Revision history [back]

understanding the limitations of traincascade

Hi,

I have been trying to train a cascade classifier for cigarette boxes but seem to get variable success depending on the type of box. If the box is mostly white I don't get a classifier that works. I have attempted multiple trainings both using a script to generate more samples, and also using manually generated samples of the objects. Neither of the methods has worked.

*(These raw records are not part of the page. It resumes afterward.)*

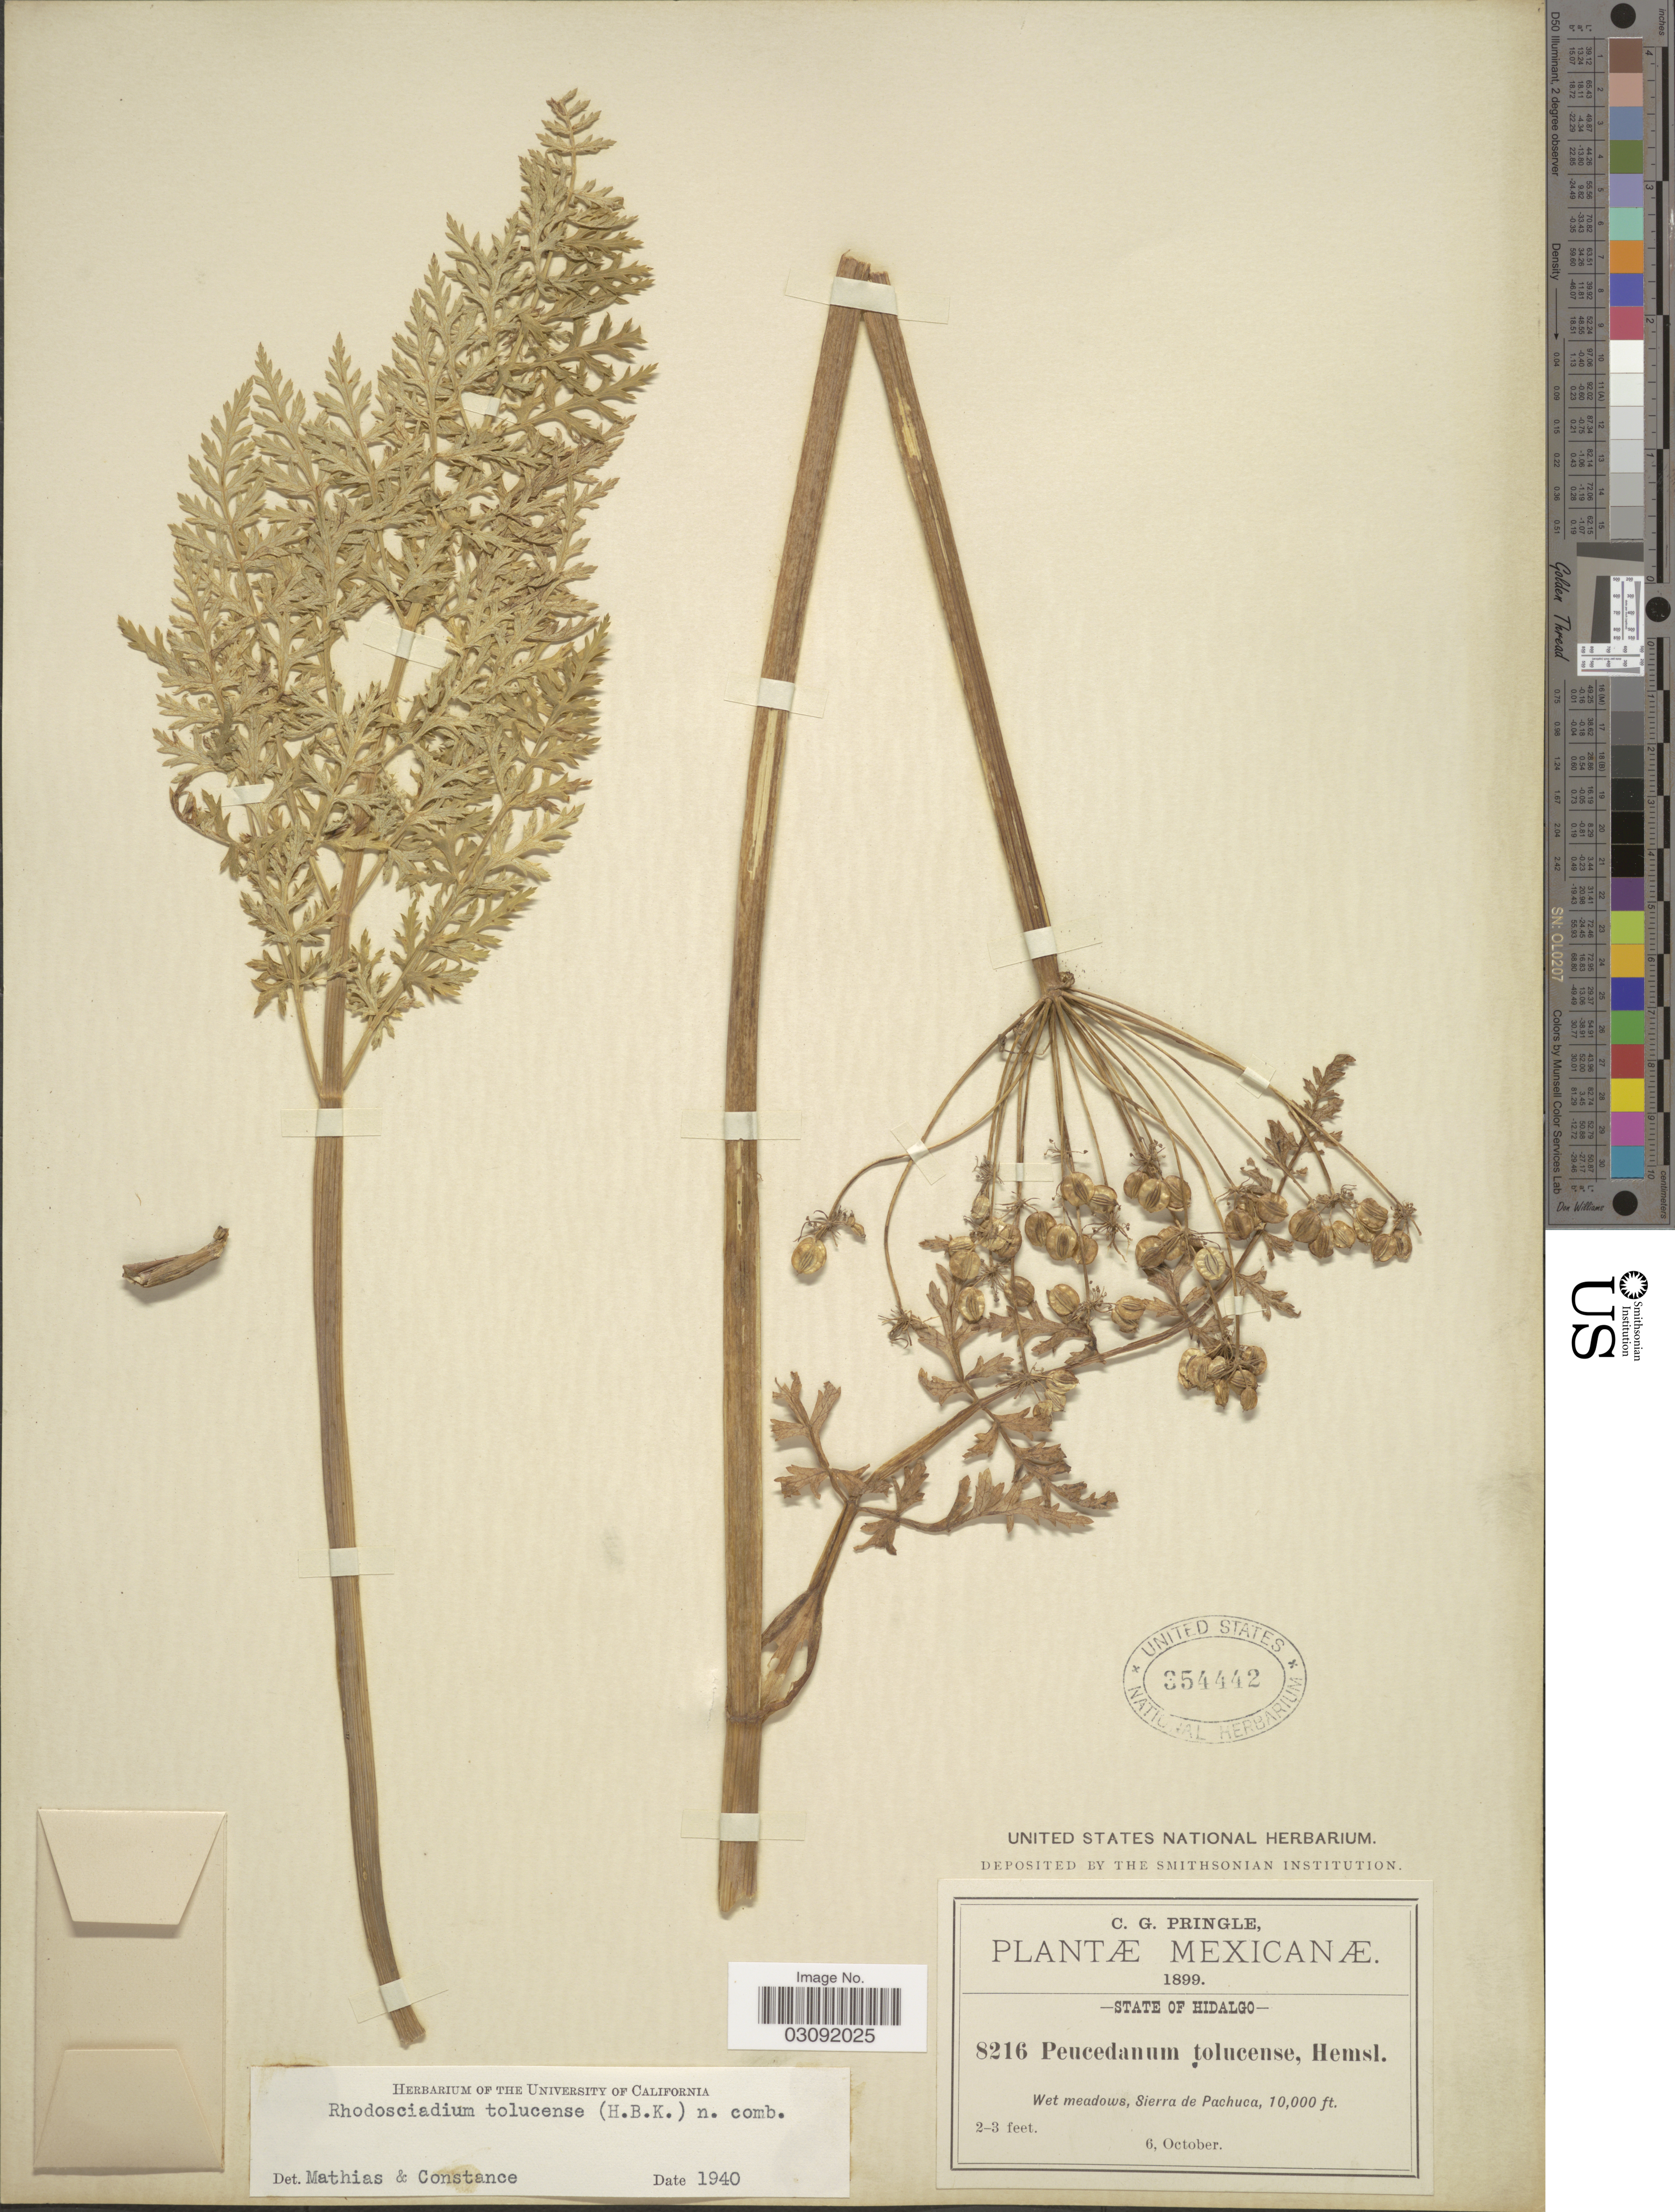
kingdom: Plantae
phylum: Tracheophyta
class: Magnoliopsida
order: Apiales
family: Apiaceae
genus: Rhodosciadium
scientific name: Rhodosciadium tolucense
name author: (Kunth) Mathias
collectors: C. G. Pringle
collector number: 8216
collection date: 1899-10-06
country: Mexico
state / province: Hidalgo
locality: Wet meadows, Sierra de Pachuca.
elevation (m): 3048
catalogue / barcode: US 354442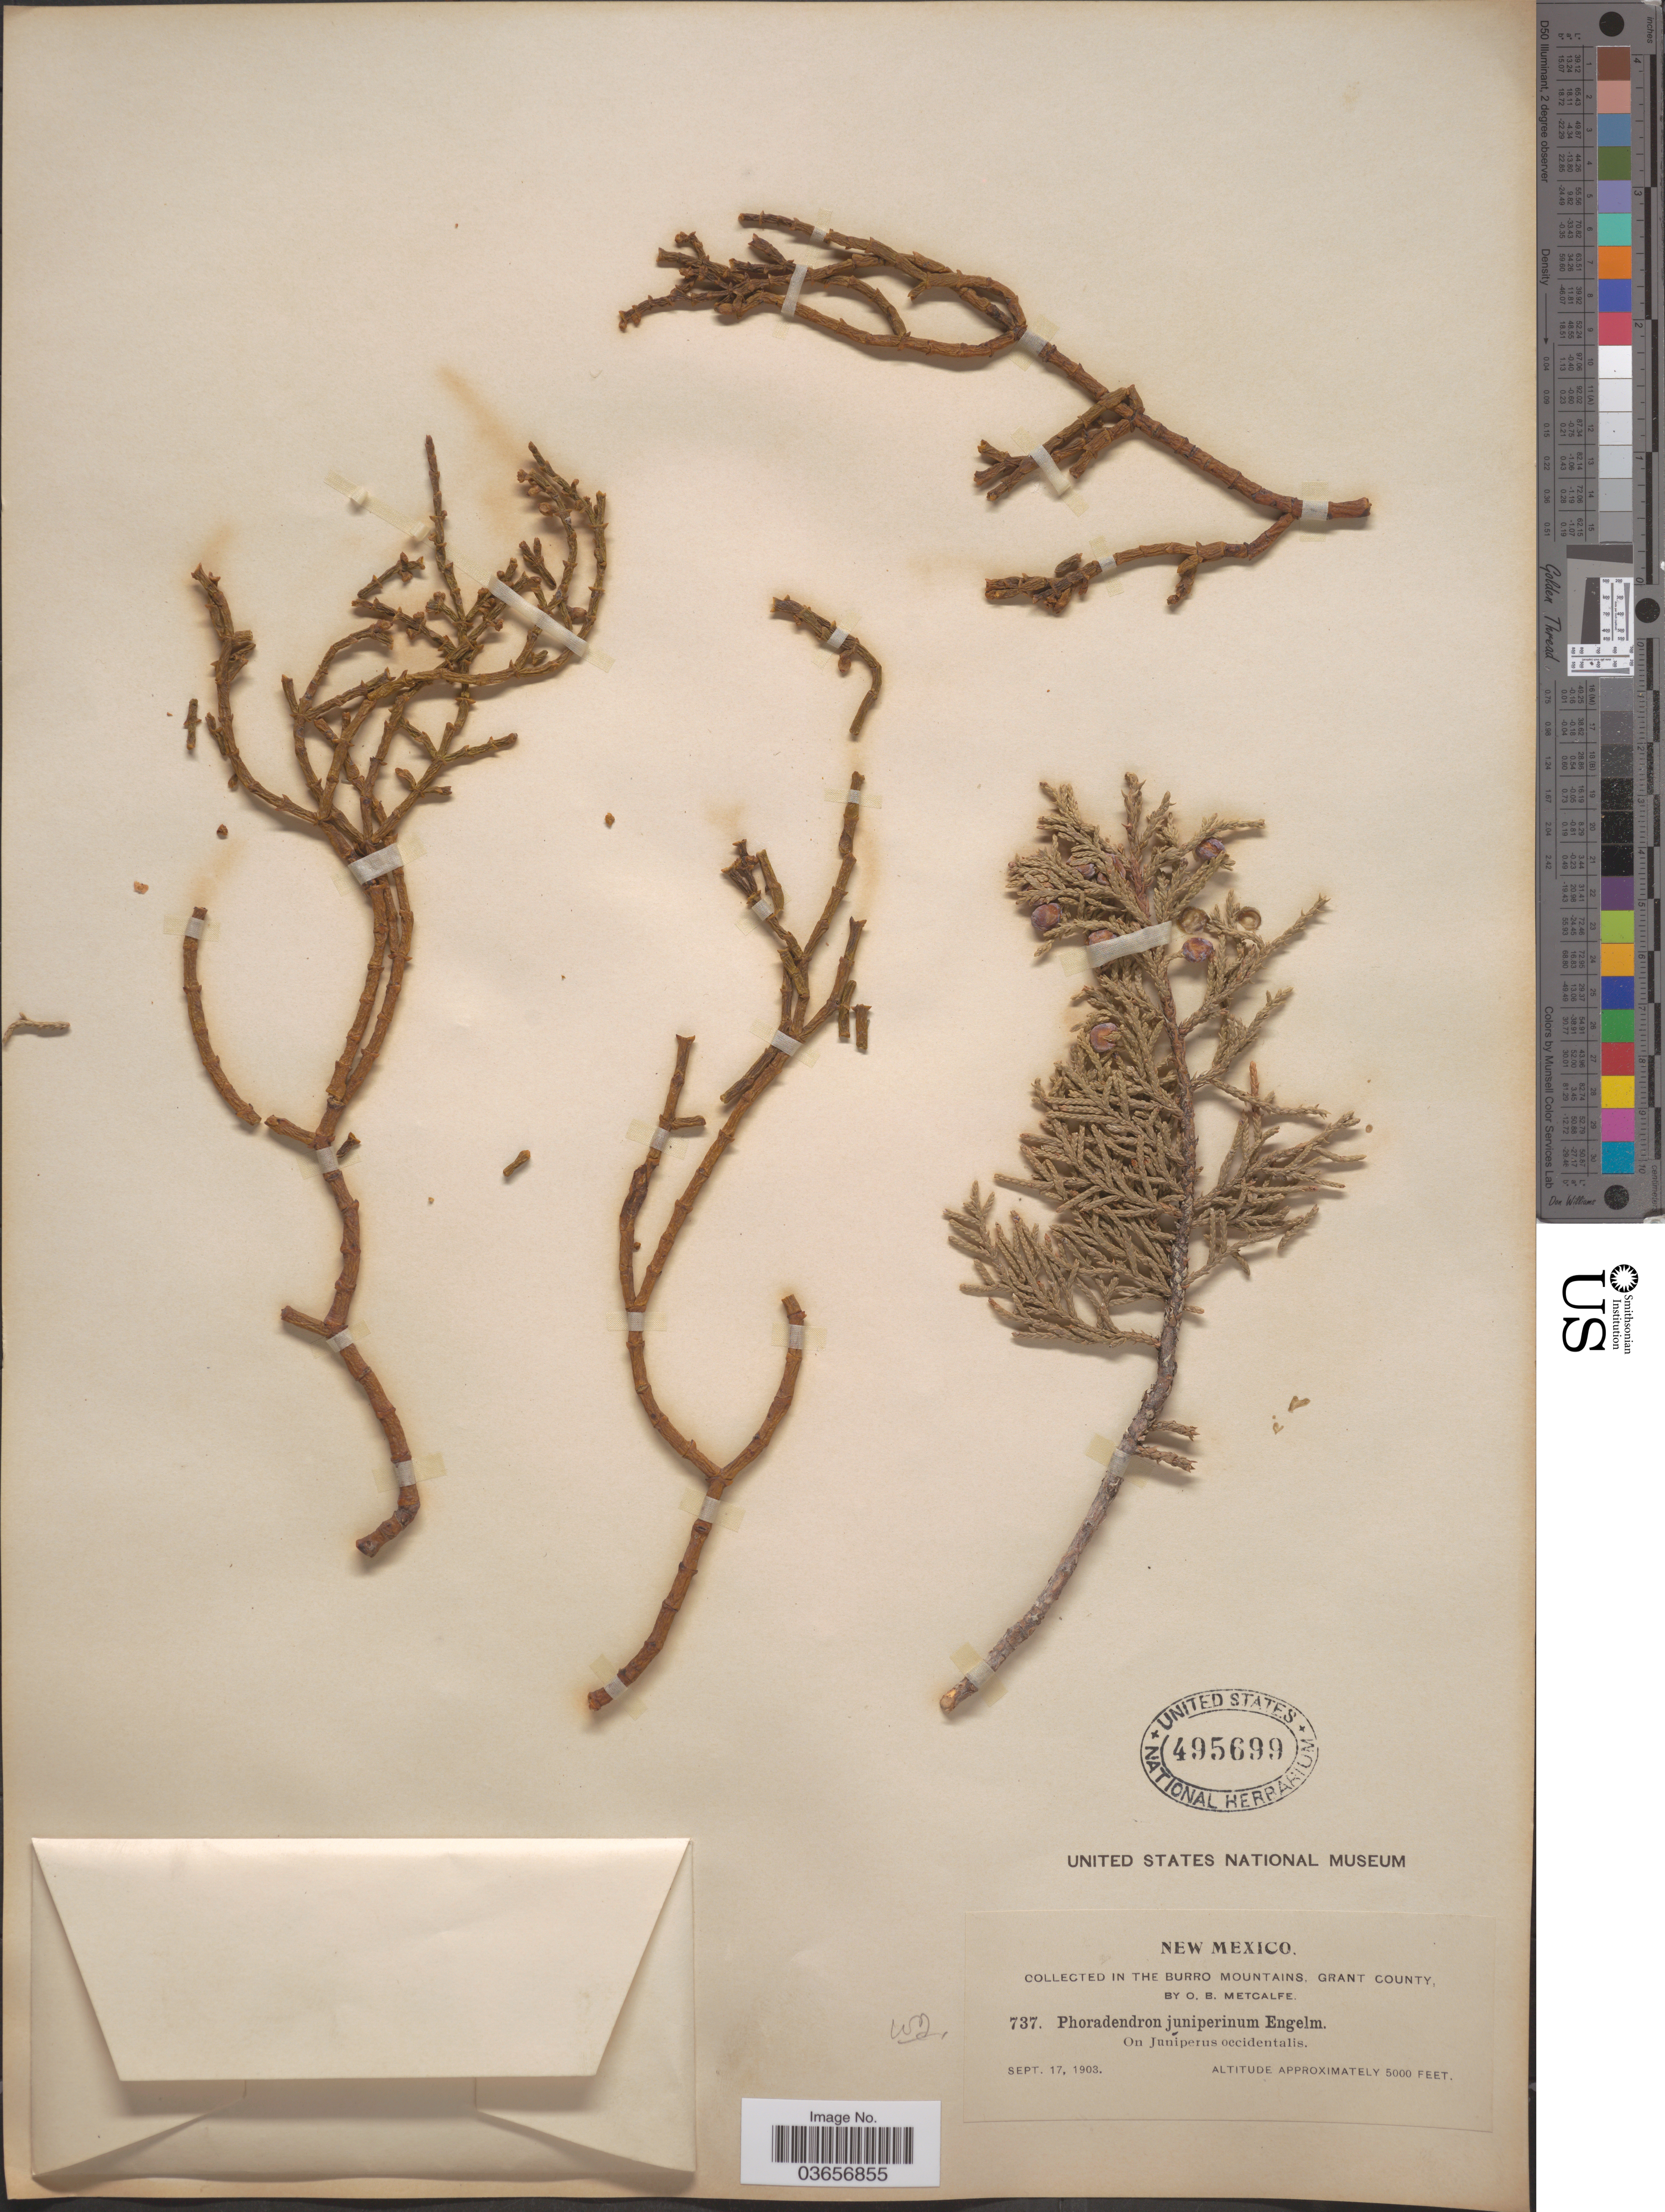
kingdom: Plantae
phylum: Tracheophyta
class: Magnoliopsida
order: Santalales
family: Viscaceae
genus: Phoradendron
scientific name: Phoradendron juniperinum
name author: Engelm. ex A. Gray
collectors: O. B. Metcalfe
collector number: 737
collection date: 1903-09-17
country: United States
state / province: New Mexico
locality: In the Burro Mountains, Grant County.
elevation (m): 1524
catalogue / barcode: US 495699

I was hoping someone could help with the following questions, and/or, point me in the direction of reading material that can help to answer why the doesn't work. I also have the following questions on the same, if someone can help:

Does the method of cascade classification have any limitation on the kind of object that can be detected? Does having more features/surfaces increase the chance of detection? eg. comparing a cigarette box Vs a telephone. Are objects with a lot of white harder to detect?
Impact of Pose of objects: I have used training images which are taken from a variety of angles from the object, some directly overhead, some at varying angles from the object. This results in extra faces showing in some images, and not in some. Does the classifier need to have just images of just one pose (eg. only the front face should be clipped and not the rest). I am asking this because a similar car based training that was performed uses only a single pose of the car. I am not sure what this means for objects like boxes/books, which have primarily a front and back face.
Can a cascade classifier be trained for a single type of object, eg. a specific brand of cigarettes, or is it better to train it for cigarette packs in general, and then run object detection to determine brand. I have come across threads where people have talked about training for general object type, and using sub-classifiers to train for only a particular type of that object (eg. flowers, and looking for a particular kind of flower). Are there any limitations for the types of objects that can be trained.
When taking images of rotated objects, part of the image background will always get saved when cropping the image. What is the impact of having a background in the cropped image? I assume that when using createsamples for generation of fake samples, it makes sense to have closely cropped images with no background so that the generated samples are more realistic. I assume this is not required as strictly when using actual samples, and not generated ones.
What is the impact of a large amount of intensity variation in training images? Is it good/bad/ does it depend on the actual images that are supposed to be detected? Natoshi Seo's blog suggests that having fewer illumination and pose variations is better for training faces. However, he does use the script which itself adds illumination and pose variations.
Is it correct to generate positive images using videos? Or is it better to get individual samples using differing backgrounds each time?

It would be useful if someone can point me in the right direction to getting answers to the above questions. Thanks & Regards.